IA, la force obscure

Le géant rapiécé, cabossé, mais vivace, traverse la plaine de Plainpalais à Genève, grimpe sur le Salève, court le monde, tue et détruit. La créature du Dr Frankenstein a échappé à son créateur. L’intelligence artificielle est un peu notre Frankenstein à nous, s’aventurant sur des terres inconnues, suscitant l’effroi tant sa puissance semble démesurée.

Avec l’IA, il y a un peu de ça : le sentiment que nous avons créé un monstre, et que nous ne sommes pas certains de pouvoir le contrôler. Alors, on se rassure. On titille la bête. On joue avec. On lui demande un coup de main pour écrire un texte, aligner quelques lignes de codes, générer une image ou un design. On s’amuse. On se réjouit de ses performances. On se dit que jamais l’intelligence humaine n’aura été capable de créer une machine qui nous ressemble tant. Un miroir qui nous flatte.

Mais l’IA dont ChatGPT est l’emblème populaire n’est plus vraiment un jeu. L’IA va entrer dans les entreprises. Les experts pensent que près de la moitié des emplois seront impactés. La révolution sera comparable à l’arrivée de l’internet. Les créatifs ont été les premiers à s’émouvoir, comme les scénaristes à Hollywood. Les sources de la machine se chiffrent déjà en milliards de données et la progression est exponentielle. Sa capacité à combiner toutes ces données, et à créer, est infinie. ChatGPT s’apprête à gérer la complexité du monde. Ceux qui ont accès à la version 4.0 qu’il ne se trompe plus guère, au désespoir de ceux qui traquent ses faiblesses afin de prouver la supériorité de l’humain.

“Quand San Francisco s’allume, Bruxelles fulmine.”

La Silicon Valley s’est lancée furieusement dans cette nouvelle conquête technologique.

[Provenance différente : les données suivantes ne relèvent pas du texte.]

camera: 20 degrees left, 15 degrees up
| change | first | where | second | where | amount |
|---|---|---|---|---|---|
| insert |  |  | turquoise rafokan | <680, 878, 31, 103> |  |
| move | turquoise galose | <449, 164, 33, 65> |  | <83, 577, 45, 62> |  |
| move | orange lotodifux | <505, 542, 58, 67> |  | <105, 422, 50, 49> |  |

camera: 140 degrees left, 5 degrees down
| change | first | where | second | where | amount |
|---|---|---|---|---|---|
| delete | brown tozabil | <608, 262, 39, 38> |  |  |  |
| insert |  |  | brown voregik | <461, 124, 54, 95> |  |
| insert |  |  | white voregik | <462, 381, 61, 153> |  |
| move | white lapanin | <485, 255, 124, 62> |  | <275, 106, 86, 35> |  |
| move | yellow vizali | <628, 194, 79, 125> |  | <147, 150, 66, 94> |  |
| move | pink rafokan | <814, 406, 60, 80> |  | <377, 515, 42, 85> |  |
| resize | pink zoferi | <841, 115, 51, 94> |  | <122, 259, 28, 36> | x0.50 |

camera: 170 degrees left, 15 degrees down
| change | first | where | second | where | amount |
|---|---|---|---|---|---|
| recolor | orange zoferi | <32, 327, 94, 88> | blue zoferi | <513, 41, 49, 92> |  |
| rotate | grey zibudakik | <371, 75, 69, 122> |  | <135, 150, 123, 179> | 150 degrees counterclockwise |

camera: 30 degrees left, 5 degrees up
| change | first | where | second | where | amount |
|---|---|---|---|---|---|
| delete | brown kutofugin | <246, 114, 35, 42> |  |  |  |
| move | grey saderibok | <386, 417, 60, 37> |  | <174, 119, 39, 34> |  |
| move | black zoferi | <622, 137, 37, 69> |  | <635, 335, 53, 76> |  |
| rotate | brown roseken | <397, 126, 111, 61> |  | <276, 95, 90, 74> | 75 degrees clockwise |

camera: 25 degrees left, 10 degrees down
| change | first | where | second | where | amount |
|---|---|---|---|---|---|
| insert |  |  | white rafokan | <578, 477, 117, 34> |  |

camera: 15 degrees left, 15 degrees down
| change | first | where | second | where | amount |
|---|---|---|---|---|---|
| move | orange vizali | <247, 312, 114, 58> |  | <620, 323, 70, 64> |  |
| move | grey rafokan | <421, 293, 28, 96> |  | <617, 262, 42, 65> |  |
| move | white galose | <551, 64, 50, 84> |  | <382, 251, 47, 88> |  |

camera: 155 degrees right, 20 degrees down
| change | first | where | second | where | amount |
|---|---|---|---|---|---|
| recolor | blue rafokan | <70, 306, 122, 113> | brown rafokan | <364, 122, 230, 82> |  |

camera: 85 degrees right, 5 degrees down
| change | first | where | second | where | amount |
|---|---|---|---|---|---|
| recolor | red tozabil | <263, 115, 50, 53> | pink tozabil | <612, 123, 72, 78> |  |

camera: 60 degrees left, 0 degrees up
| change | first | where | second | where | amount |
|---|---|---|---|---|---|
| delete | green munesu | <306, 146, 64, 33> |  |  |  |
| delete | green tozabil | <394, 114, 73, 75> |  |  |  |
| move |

En Europe, une bonne start up - il y en a ici ou là - réussit à lever quelques dizaines, ou centaines de millions, pas davantage. Aux Etats-Unis, OpenAI est déjà évaluée à 100 milliards de dollars. Et les investissements pleuvent, ils sont énormes. L’avance de la Silicon est abyssale.

Quand San Francisco s’allume, Bruxelles fulmine. Il est nécessaire de réfléchir bien sûr, de réglementer, de définir des limites, de contraindre les entreprises à signaler le « made in IA ». Mais le partage des taches n’est pas glorieux. Ici les juristes tâtillons, là-bas les ingénieurs habiles. Au final, les Américains vont à nouveau dicter les règles du jeu. « Code is law»

Nous nous méfions à bon droit de ceux qui assurent pouvoir maîtriser le monstre. Nous nous voulons les gardiens de l’éthique. Nous plaidons pour le progrès pas à pas, plutôt que pour le profit tout de suite. La morale plutôt que la loi du capital. Le bien contre le mal. Cette façon de voir le problème est vertueuse. Mais elle nous laisse insatisfait. N’est-ce pas ceux qui conduisent le développement qui sont les plus à même de subjuguer la machine ? Or, nous avons laissé le leadership technologique aux Américains. Les géants de la Silicon innovent, acceptant plus ou moins les contraintes européennes, mais ce sont bien eux qui révolutionnent nos vies.

Je me surprends à citer le roman de Mary Shelley chaque fois que j’évoque l’intelligence artificielle. Me voilà donc, moi aussi, du côté de la peur, de la force obscure plutôt que de l’espoir et des lumières. Il est temps de changer de registre. Une bonne résolution pour 2024.